Exercise details
Retype every line of the entries below without changing a single character.
^^^^
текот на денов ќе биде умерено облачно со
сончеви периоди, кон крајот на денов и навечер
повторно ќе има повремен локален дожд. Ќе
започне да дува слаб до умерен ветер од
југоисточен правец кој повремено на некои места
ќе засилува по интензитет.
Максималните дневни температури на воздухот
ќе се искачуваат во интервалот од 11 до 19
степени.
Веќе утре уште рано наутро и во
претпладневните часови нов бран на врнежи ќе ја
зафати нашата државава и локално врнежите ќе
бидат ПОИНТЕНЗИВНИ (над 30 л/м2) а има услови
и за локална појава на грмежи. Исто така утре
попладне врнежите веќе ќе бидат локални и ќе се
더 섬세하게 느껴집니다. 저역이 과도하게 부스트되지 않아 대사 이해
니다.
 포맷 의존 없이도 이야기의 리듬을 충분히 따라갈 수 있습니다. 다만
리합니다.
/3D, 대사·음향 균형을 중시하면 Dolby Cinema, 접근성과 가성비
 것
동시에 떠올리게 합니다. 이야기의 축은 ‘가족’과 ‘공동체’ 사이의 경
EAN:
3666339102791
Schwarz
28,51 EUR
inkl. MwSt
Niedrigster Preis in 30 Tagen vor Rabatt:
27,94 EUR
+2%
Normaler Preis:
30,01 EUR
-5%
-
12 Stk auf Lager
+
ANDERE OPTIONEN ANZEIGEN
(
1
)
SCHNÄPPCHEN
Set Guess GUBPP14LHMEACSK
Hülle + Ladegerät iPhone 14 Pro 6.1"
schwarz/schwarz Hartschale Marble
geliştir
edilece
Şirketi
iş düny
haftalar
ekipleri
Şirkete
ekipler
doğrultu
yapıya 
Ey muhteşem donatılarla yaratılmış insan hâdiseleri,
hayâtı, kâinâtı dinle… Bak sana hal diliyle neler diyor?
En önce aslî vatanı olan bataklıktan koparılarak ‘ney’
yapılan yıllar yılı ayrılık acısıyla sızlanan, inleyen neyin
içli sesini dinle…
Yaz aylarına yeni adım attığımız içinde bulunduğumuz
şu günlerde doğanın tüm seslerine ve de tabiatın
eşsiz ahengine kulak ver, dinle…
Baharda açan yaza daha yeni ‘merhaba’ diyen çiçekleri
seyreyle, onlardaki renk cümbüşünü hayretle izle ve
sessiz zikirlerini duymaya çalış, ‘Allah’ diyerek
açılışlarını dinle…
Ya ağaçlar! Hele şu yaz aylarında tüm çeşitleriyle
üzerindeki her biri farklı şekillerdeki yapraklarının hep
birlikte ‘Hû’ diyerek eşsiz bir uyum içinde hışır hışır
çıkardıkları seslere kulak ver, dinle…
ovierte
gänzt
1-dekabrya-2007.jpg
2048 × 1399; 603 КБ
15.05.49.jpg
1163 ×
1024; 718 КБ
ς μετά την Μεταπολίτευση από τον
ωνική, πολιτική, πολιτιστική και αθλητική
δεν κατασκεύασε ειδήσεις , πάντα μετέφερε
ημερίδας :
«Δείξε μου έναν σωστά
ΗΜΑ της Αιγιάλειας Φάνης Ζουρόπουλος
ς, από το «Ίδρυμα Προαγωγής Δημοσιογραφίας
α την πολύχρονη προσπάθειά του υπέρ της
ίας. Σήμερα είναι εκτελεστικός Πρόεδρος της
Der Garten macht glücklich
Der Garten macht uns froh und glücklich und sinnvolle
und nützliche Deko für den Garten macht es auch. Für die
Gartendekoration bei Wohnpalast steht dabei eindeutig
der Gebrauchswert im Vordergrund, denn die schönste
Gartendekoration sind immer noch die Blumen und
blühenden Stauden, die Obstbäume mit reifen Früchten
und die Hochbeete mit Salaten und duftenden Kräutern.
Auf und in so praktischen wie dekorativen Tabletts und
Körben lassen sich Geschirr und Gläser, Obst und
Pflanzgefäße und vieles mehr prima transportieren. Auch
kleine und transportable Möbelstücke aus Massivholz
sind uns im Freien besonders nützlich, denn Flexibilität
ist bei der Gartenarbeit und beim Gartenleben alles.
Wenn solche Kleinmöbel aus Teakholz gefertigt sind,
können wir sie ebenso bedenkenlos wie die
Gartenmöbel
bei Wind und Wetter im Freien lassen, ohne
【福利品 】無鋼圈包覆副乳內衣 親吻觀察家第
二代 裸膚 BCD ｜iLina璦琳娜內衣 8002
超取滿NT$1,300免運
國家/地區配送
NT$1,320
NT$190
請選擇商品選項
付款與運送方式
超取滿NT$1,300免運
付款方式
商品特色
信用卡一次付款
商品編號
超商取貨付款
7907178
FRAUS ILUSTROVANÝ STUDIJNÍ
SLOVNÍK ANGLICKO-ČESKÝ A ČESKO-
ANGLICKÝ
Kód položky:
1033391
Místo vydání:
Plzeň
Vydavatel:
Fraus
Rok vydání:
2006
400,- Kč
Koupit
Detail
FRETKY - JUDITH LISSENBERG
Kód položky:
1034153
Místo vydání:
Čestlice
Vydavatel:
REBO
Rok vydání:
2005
^^^^
Answer below
текот на денов ќе биде умерено облачно со
сончеви периоди, кон крајот на денов и навечер
повторно ќе има повремен локален дожд. Ќе
започне да дува слаб до умерен ветер од
југоисточен правец кој повремено на некои места
ќе засилува по интензитет.
Максималните дневни температури на воздухот
ќе се искачуваат во интервалот од 11 до 19
степени.
Веќе утре уште рано наутро и во
претпладневните часови нов бран на врнежи ќе ја
зафати нашата државава и локално врнежите ќе
бидат ПОИНТЕНЗИВНИ (над 30 л/м2) а има услови
и за локална појава на грмежи. Исто така утре
попладне врнежите веќе ќе бидат локални и ќе се
더 섬세하게 느껴집니다. 저역이 과도하게 부스트되지 않아 대사 이해
니다.
 포맷 의존 없이도 이야기의 리듬을 충분히 따라갈 수 있습니다. 다만
리합니다.
/3D, 대사·음향 균형을 중시하면 Dolby Cinema, 접근성과 가성비
 것
동시에 떠올리게 합니다. 이야기의 축은 ‘가족’과 ‘공동체’ 사이의 경
EAN:
3666339102791
Schwarz
28,51 EUR
inkl. MwSt
Niedrigster Preis in 30 Tagen vor Rabatt:
27,94 EUR
+2%
Normaler Preis:
30,01 EUR
-5%
-
12 Stk auf Lager
+
ANDERE OPTIONEN ANZEIGEN
(
1
)
SCHNÄPPCHEN
Set Guess GUBPP14LHMEACSK
Hülle + Ladegerät iPhone 14 Pro 6.1"
schwarz/schwarz Hartschale Marble
geliştir
edilece
Şirketi
iş düny
haftalar
ekipleri
Şirkete
ekipler
doğrultu
yapıya 
Ey muhteşem donatılarla yaratılmış insan hâdiseleri,
hayâtı, kâinâtı dinle… Bak sana hal diliyle neler diyor?
En önce aslî vatanı olan bataklıktan koparılarak ‘ney’
yapılan yıllar yılı ayrılık acısıyla sızlanan, inleyen neyin
içli sesini dinle…
Yaz aylarına yeni adım attığımız içinde bulunduğumuz
şu günlerde doğanın tüm seslerine ve de tabiatın
eşsiz ahengine kulak ver, dinle…
Baharda açan yaza daha yeni ‘merhaba’ diyen çiçekleri
seyreyle, onlardaki renk cümbüşünü hayretle izle ve
sessiz zikirlerini duymaya çalış, ‘Allah’ diyerek
açılışlarını dinle…
Ya ağaçlar! Hele şu yaz aylarında tüm çeşitleriyle
üzerindeki her biri farklı şekillerdeki yapraklarının hep
birlikte ‘Hû’ diyerek eşsiz bir uyum içinde hışır hışır
çıkardıkları seslere kulak ver, dinle…
ovierte
gänzt
1-dekabrya-2007.jpg
2048 × 1399; 603 КБ
15.05.49.jpg
1163 ×
1024; 718 КБ
ς μετά την Μεταπολίτευση από τον
ωνική, πολιτική, πολιτιστική και αθλητική
δεν κατασκεύασε ειδήσεις , πάντα μετέφερε
ημερίδας :
«Δείξε μου έναν σωστά
ΗΜΑ της Αιγιάλειας Φάνης Ζουρόπουλος
ς, από το «Ίδρυμα Προαγωγής Δημοσιογραφίας
α την πολύχρονη προσπάθειά του υπέρ της
ίας. Σήμερα είναι εκτελεστικός Πρόεδρος της
Der Garten macht glücklich
Der Garten macht uns froh und glücklich und sinnvolle
und nützliche Deko für den Garten macht es auch. Für die
Gartendekoration bei Wohnpalast steht dabei eindeutig
der Gebrauchswert im Vordergrund, denn die schönste
Gartendekoration sind immer noch die Blumen und
blühenden Stauden, die Obstbäume mit reifen Früchten
und die Hochbeete mit Salaten und duftenden Kräutern.
Auf und in so praktischen wie dekorativen Tabletts und
Körben lassen sich Geschirr und Gläser, Obst und
Pflanzgefäße und vieles mehr prima transportieren. Auch
kleine und transportable Möbelstücke aus Massivholz
sind uns im Freien besonders nützlich, denn Flexibilität
ist bei der Gartenarbeit und beim Gartenleben alles.
Wenn solche Kleinmöbel aus Teakholz gefertigt sind,
können wir sie ebenso bedenkenlos wie die
Gartenmöbel
bei Wind und Wetter im Freien lassen, ohne
【福利品 】無鋼圈包覆副乳內衣 親吻觀察家第
二代 裸膚 BCD ｜iLina璦琳娜內衣 8002
超取滿NT$1,300免運
國家/地區配送
NT$1,320
NT$190
請選擇商品選項
付款與運送方式
超取滿NT$1,300免運
付款方式
商品特色
信用卡一次付款
商品編號
超商取貨付款
7907178
FRAUS ILUSTROVANÝ STUDIJNÍ
SLOVNÍK ANGLICKO-ČESKÝ A ČESKO-
ANGLICKÝ
Kód položky:
1033391
Místo vydání:
Plzeň
Vydavatel:
Fraus
Rok vydání:
2006
400,- Kč
Koupit
Detail
FRETKY - JUDITH LISSENBERG
Kód položky:
1034153
Místo vydání:
Čestlice
Vydavatel:
REBO
Rok vydání:
2005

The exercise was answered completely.